In summary, X is a bright and talented mathematician, who has already proven many excellent results and has plans to prove many more. In my conversations with him, I’ve been impressed by how quickly X digests new mathematics, with his creativity in solving technical problems with slick arguments, and with his meticulous attention to detail in his writing. I think this skill will serve him well in publishing and grant-writing. X’s research is strong for a homotopy theorist just finishing his first postdoc. In a postdoc with you, I am confident he would produce several high quality papers, could plug in to others’ existing research program, and could expand his expertise in the direction of ... I recommend him to you without reservation.

One might also get a recommendation "in the strongest possible terms."

Because I'm at a liberal arts college, if the candidate is apply to such a place, I include a paragraph about undergrad research projects, reflecting my conversations with the candidate, their interest in such research, and the fact that they have good ideas for suitable projects. If I have seen them give a talk, then I include a paragraph about their teaching abilities like:

Turning now to teaching, service, and colleagueship, it seems clear to me that X is ready for either a research postdoc or a tenure track job at a small liberal arts college. While I’ve never seen him teach, I have seen him give several seminar presentations, and all have been clear and well-prepared. He is an engaging speaker, with excellent board work, and he has won several teaching awards. His teaching statement echoes our discussions over the years, with his emphasis on active learning, empathy, being approachable, encouraging students, and helping students build up their confidence. I note that one course X taught, .... X's empathetic, relational, and encouraging approach greatly helped his students in this course succeed. X is also an excellent departmental citizen. He served as a peer mentor for new TAs, helped in the summer training for incoming TAs, has run reading groups and helped with the seminar, and stepped up to supervise undergraduate research even in the middle of the COVID pandemic.

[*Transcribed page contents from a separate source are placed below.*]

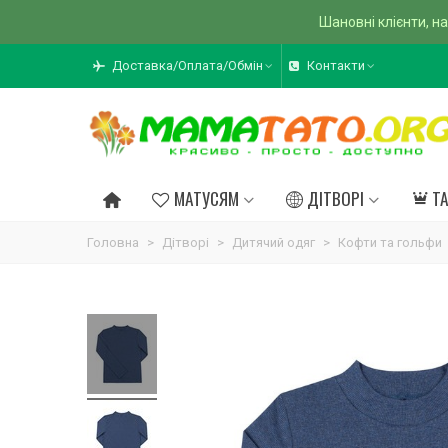
Шановні клієнти, на
Доставка/Оплата/Обмін
Контакти
МАТУСЯМ
ДІТВОРІ
Т
Головна
>
Дітворі
>
Дитячий одяг
>
Кофти та гольфи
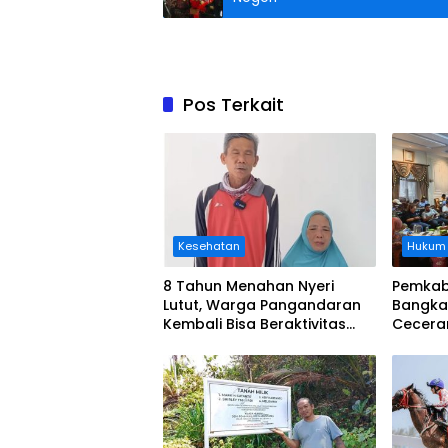
Pos Terkait
Kesehatan
Hukum
8 Tahun Menahan Nyeri
Pemkab
Lutut, Warga Pangandaran
Bangka
Kembali Bisa Beraktivitas
Cecera
Usai Operasi Gratis
Diangka
Ditanggung BPJS
Koordi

I modify this and fill in the blanks based on what I know from the teaching statement, CV, and conversations with the candidate. Most likely you will have a separate teaching letter and there's no real expectation to have teaching mentioned in a research letter, but I do it because it might help a little bit, coming from someone like me at a place known for an emphasis on quality teaching.

Then I put it on letterhead, include my email address, sign it, and send it on time.

I agree with opinions in the comments to the OP that, if you were drafting your own letter, you'd want to leave the subjective judgments to the senior person. It's a real shame if the senior person isn't willing to write the letter themselves, because I think it adds a lot of value to have a second perspective on the research, other than what is already in the research statement. Having the candidate write both seems pretty suboptimal.